--- Page excerpt ---
-------

Dr. Ng showed how to use gradient descent to find the linear regression fit in matlab. Here is a demonstration of how to implement it in R. The syntax of matlab and R differs a lot in vector/matrix indexing, but the idea is the same.

First, let’s generate some data to work with, let’s define our training example with 4 features:

set.seed(11)
x <- matrix(rnorm(400), ncol = 4)
y <- rnorm(100)
m <- length(y)
X<-cbind(rep(1, 100), x)
theta<-rep(0,5)

Second, set up the cost function for least square linear regression:

compCost<-function(X, y, theta){
   m <- length(y)
   J <- sum((X%*%theta- y)^2)/(2*m)
return(J)
}

Next, set up the gradient descent function, running for iterations:

gradDescent<-function(X, y, theta, alpha, num_iters){
       m <- length(y)
  J_hist <- rep(0, num_iters)

-------

--- Source material ---
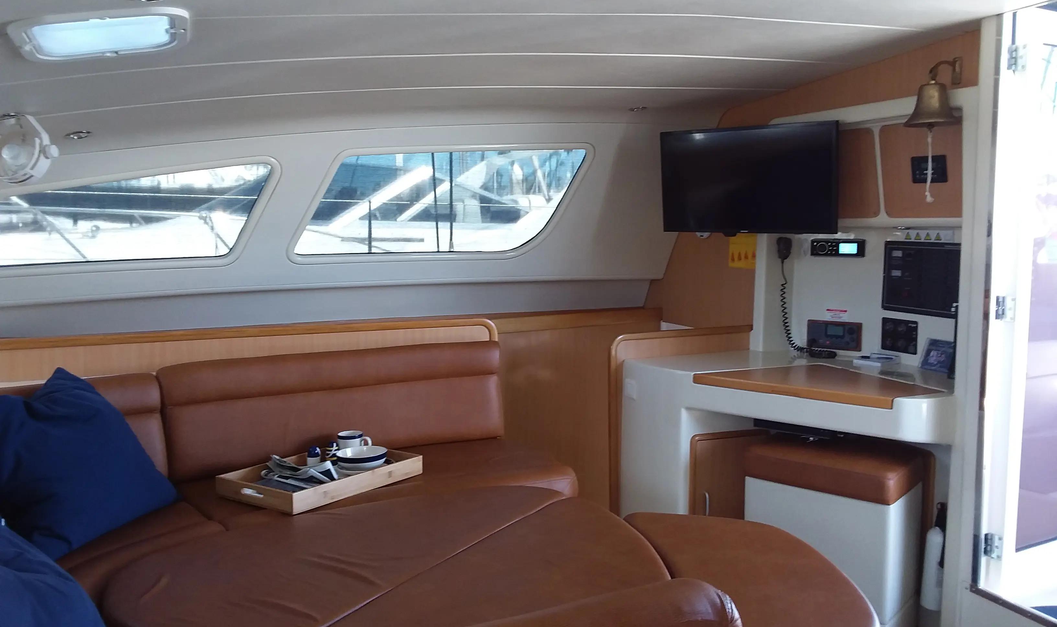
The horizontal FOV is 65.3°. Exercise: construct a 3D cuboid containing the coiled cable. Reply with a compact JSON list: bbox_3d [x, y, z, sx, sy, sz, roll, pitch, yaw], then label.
[{"bbox_3d":[0.948,-0.020,2.790,0.190,0.333,0.070,4,6,33],"label":"coiled cable"}]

-------

--- What you have to do ---
Could you reproduce the gradient descent page, starting at "Dr. Ng showed how" and ending at "is the same.", with "matlab" swapped for "Octave"?

--- Result of this exercise ---
Dr. Ng showed how to use gradient descent to find the linear regression fit in Octave. Here is a demonstration of how to implement it in R. The syntax of Octave and R differs a lot in vector/matrix indexing, but the idea is the same.